What then can we say about this Spirit of truth?  There are many sermons and teachings that can be brought forward on the Holy Spirit, but for today, we will keep focused on just one element, the Spirit of truth. In our text today, Jesus said of this Spirit of truth, this helper, “The world cannot accept him, because it neither sees him nor knows him. But you know him, for he lives with you and will be in you.”  The Spirit of truth is for believers and gives believers the capacity to know the truth. The truth here is not in the Roman mindset of truth, meaning the facts concerning events.  So, believers are still no better equipped at crime solving then anyone else.  Here, truth is in the Hebrew mindset of knowing God and his faithfulness.  So, believers, people showing love to Jesus by voluntary obedience to Jesus’ commands, receive the Spirit of truth and therefore, have an intimate knowledge of God and his trustworthiness.  From our text today, verse 21, Jesus brought this point together saying, “21 Whoever has my commands and keeps them is the one who loves me. The one who loves me will be loved by my Father, and I too will love them and show myself to them.”  I have a couple of cousins who are very prolific in posting things on Facebook. Neither of them is a believer.  Yet, they often cite Scripture in their postings with smug words added primarily as an effort to offend Christians.  There is a spirit within them, but it is not the Sprit of truth.  For while they rage online against social injustices citing Biblical commands to help the hungry, naked, and poor, they do not ever help anyone. 

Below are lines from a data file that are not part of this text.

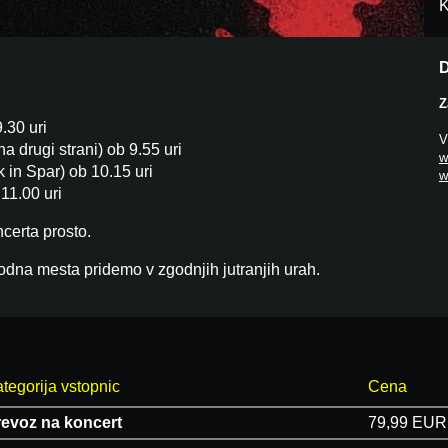
K
D
Z
.30 uri
V
a drugi strani) ob 9.55 uri
w
 in Spar) ob 10.15 uri
w
 11.00 uri
certa prosto.
odna mesta pridemo v zgodnjih jutranjih urah.
tegorija vstopnic
Cena
revoz na koncert
79,99 EUR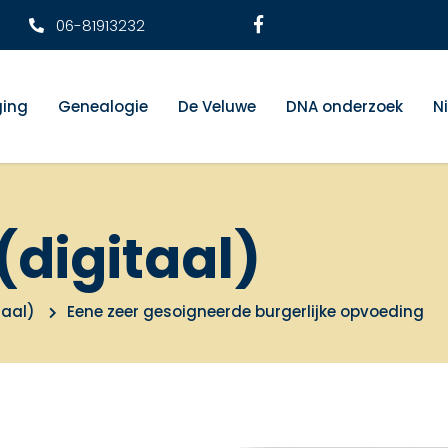
06-81913232
ging
Genealogie
De Veluwe
DNA onderzoek
N
(digitaal)
taal)
Eene zeer gesoigneerde burgerlijke opvoeding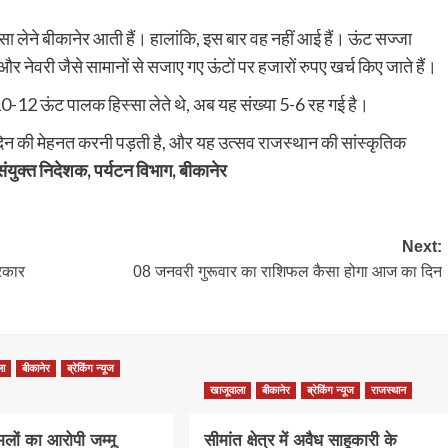
्सा लेने बीकानेर आती हैं। हालांकि, इस बार वह नहीं आई हैं। ऊंट सज्जा
 और नेवरी जैसे सामानों से सजाए गए ऊंटों पर हजारों रुपए खर्च किए जाते हैं।
 10-12 ऊंट पालक हिस्सा लेते थे, अब यह संख्या 5-6 रह गई है।
 दिन की मेहनत करनी पड़ती है, और यह उत्सव राजस्थान की सांस्कृतिक
ंयुक्त निदेशक, पर्यटन विभाग, बीकानेर
Next:
रकार
08 जनवरी गुरूवार का राशिफल कैसा होगा आज का दिन
ला
बीकानेर
ब्रेकिंग न्यूज
खाजूवाला
बीकानेर
ब्रेकिंग न्यूज
राजस्थान
लों का आरोपी जम्मू
सीमांत क्षेत्र में अवैध साहूकारी के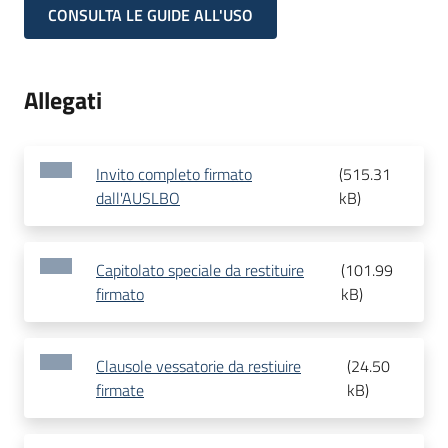
CONSULTA LE GUIDE ALL'USO
Allegati
Invito completo firmato
(
515.31
dall'AUSLBO
kB
)
Capitolato speciale da restituire
(
101.99
firmato
kB
)
Clausole vessatorie da restiuire
(
24.50
firmate
kB
)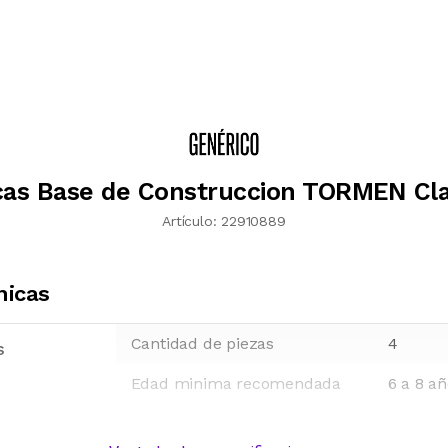
cas Base de Construccion TORMEN Cla
Artículo:
22910889
nicas
Cantidad de piezas
4
s
Edad minima recomendada
6 a 8 a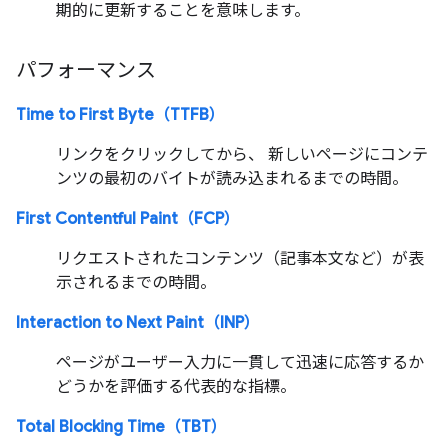
期的に更新することを意味します。
パフォーマンス
Time to First Byte（TTFB）
リンクをクリックしてから、 新しいページにコンテ
ンツの最初のバイトが読み込まれるまでの時間。
First Contentful Paint（FCP）
リクエストされたコンテンツ（記事本文など）が表
示されるまでの時間。
Interaction to Next Paint（INP）
ページがユーザー入力に一貫して迅速に応答するか
どうかを評価する代表的な指標。
Total Blocking Time（TBT）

This means that if we allow the Spirit of truth to work within us, we can understand what the Bible says and coupled with the humility can listen to God’s word before we act.  With the Spirit of truth working within us, we can recognize when we neither took the time to understand what the Bible said nor listened to God’s word before we acted.  The Spirit of truth will guide us in worship of God.  We can know what behaviors honor God and which ones do not. If we allow the Spirit of truth to work within us, then we can recognize how we as a single body made of up of many members can move together in new missions and bring to closure those that are no longer needed.  Jesus said to the learned Jewish man, Nicodemus, “The wind blows wherever it pleases. You hear its sound, but you cannot tell where it comes from or where it is going. So, it is with everyone born of the Spirit.”  We are to move not in accordance with the desires of observers but in the direction that God moves us touching everything and everyone in our path.

Jesus said, “The reason I was born and came into the world is to testify to the truth. Everyone on the side of truth listens to me” (John 18:37).  Everyone with Jesus has the Spirit of truth.  This is the power Jesus promised and delivered to the apostles as they came to share the truth with the world.  The apostles did not cajole the unwilling with promises and rewards.  Afterall, who offers rewards for doing what people want to do? Do we pay hungry people to eat? Do we pay thirsty people to drink?  A wise Christian scholar once observed, if we demand a reward to obey God, we will love the reward rather than God. In his words, “The soul that loves God seeks no other reward than that God whom it loves. Were the soul to demand anything else, then it would certainly love that other thing and not God.”  Believers have the Spirit of truth to know Jesus and therefore constantly seek to follow his life and his words and his actions just like a person who is hungry seeks food and one who is thirsty seeks water.  It is a natural reaction to a great desire.  Believers have the Spirit of truth and want to constantly tell Jesus what they have done and to be in his presence.

What is truth?  Jesus provided an answer this way from our text today, “18 I will not leave you as orphans; I will come to you. 19 Before long, the world will not see me anymore, but you will see me. Because I live, you also will live. 20 On that day you will realize that I am in my Father, and you are in me, and I am in you.”  Let us be blest in the Spirit of truth that guides our thoughts, thinking and actions. Amen.